Peter then turned to Rocket, clearly angry that one of his precious monthly meetings got promptly usurped by the ungrateful raccoon’s desire to not pull his weight around here. “Yes, Rocket?” He asked through gritted teeth, trying not to sound pissed off.

“I don’t mean to intrude on your monthly speech of what we should do in order to be productive, but, can we puh-lease have something fun to do around here instead of just work, work, work?” Rocket propose as the rest of the Guardians agreed with him.

“Rocket, I’m sooo glad that you brought that up.” Peter replied as Rocket sat there like this was the best i he’s ever had. “Since this month is Halloween, I-.”

“Wait a second, Star-Munch.” Rocket interrupted yet again. “Hallo-what?”

 _“Halloween...”_ Peter was trying really hard not to strangle Rocket’s neck right then and there. 

“Is this one of your stupid Terran holidays?” Rocket inquired yet again as he munched on some popcorn.

“Halloween is _NOT_ stupid.
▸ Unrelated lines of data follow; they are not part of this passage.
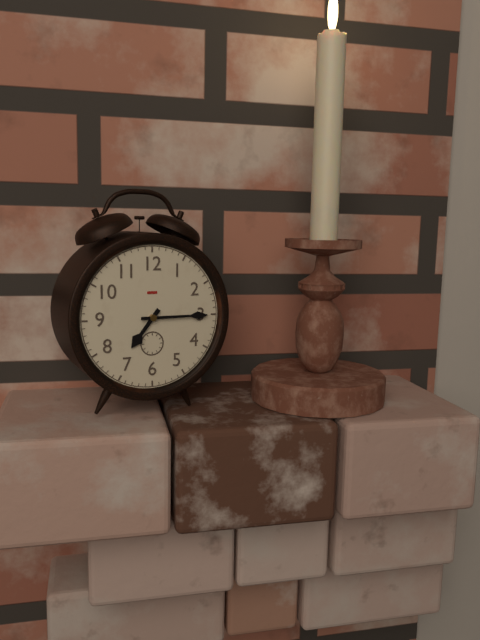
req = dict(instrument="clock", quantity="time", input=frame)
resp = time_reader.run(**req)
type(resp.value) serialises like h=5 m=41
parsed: h=7 m=15
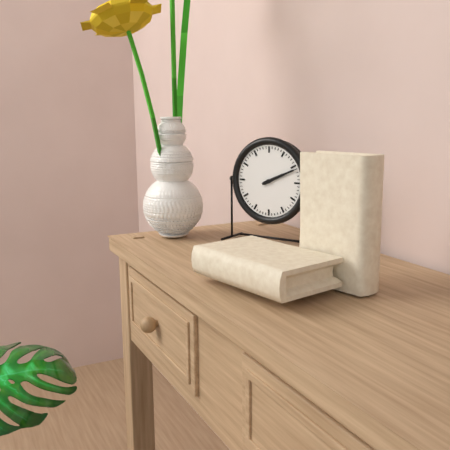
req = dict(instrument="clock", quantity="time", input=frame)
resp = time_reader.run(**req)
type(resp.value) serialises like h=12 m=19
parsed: h=2 m=11
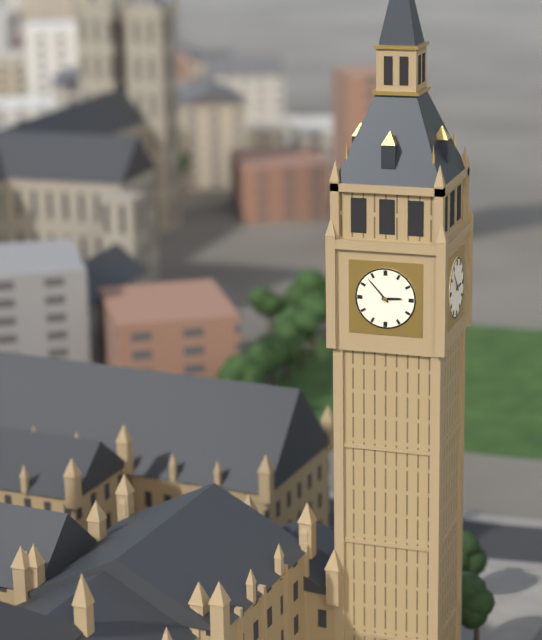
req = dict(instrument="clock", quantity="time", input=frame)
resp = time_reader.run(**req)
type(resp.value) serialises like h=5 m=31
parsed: h=2 m=53
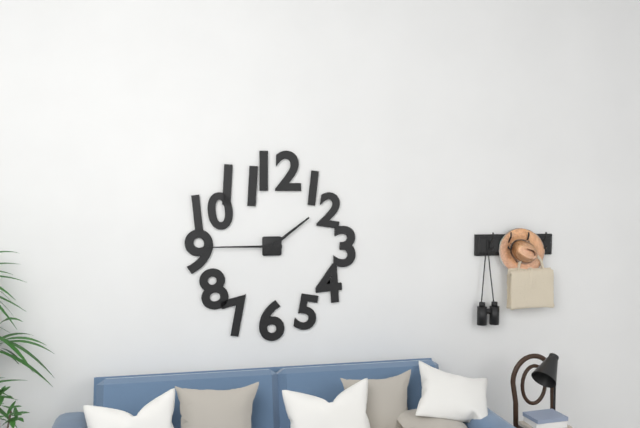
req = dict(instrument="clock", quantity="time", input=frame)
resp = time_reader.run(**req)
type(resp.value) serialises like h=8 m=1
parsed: h=1 m=45
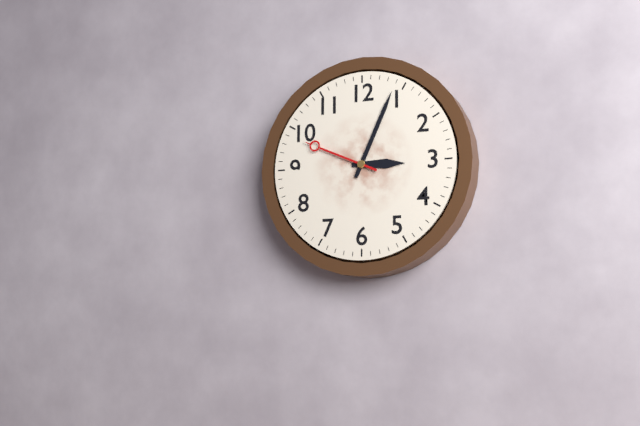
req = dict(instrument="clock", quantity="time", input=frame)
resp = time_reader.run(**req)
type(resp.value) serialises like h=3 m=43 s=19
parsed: h=3 m=4 s=49
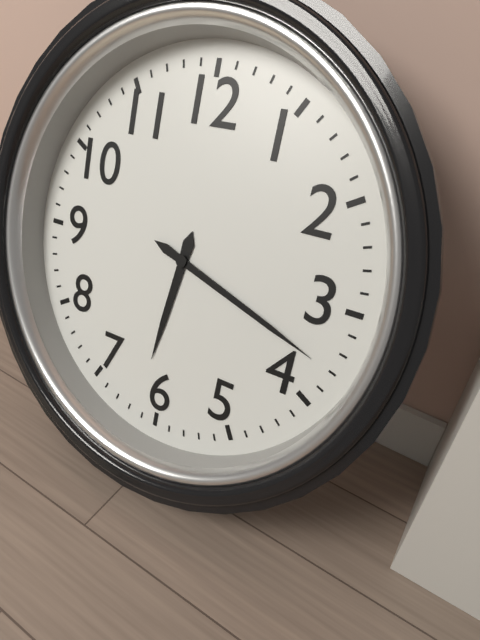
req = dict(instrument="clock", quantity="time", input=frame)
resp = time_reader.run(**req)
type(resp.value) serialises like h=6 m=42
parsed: h=6 m=18
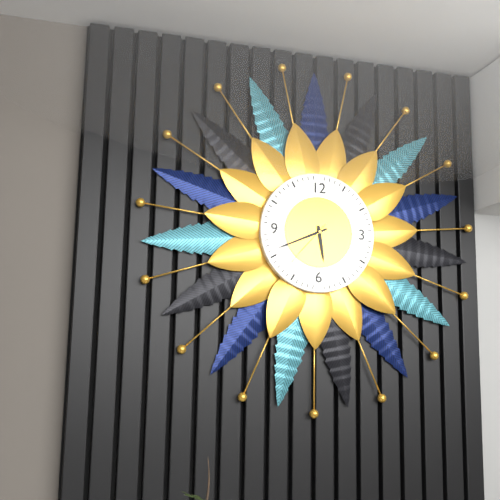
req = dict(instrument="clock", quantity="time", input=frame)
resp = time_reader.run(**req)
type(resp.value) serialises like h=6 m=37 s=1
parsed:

It’s cool.” Peter said. “People watch scary movies, tell scary stories, go to parties.” Peter looks at his motley crew only to see them going to sleep. “You also get free candy...”

“I AM GROOT?!?!” The tiny twig perked up at the mere mention of free junk food.

“No, Groot, nothing in life is free, sorry, buddy.” Rocket apologizes to his son.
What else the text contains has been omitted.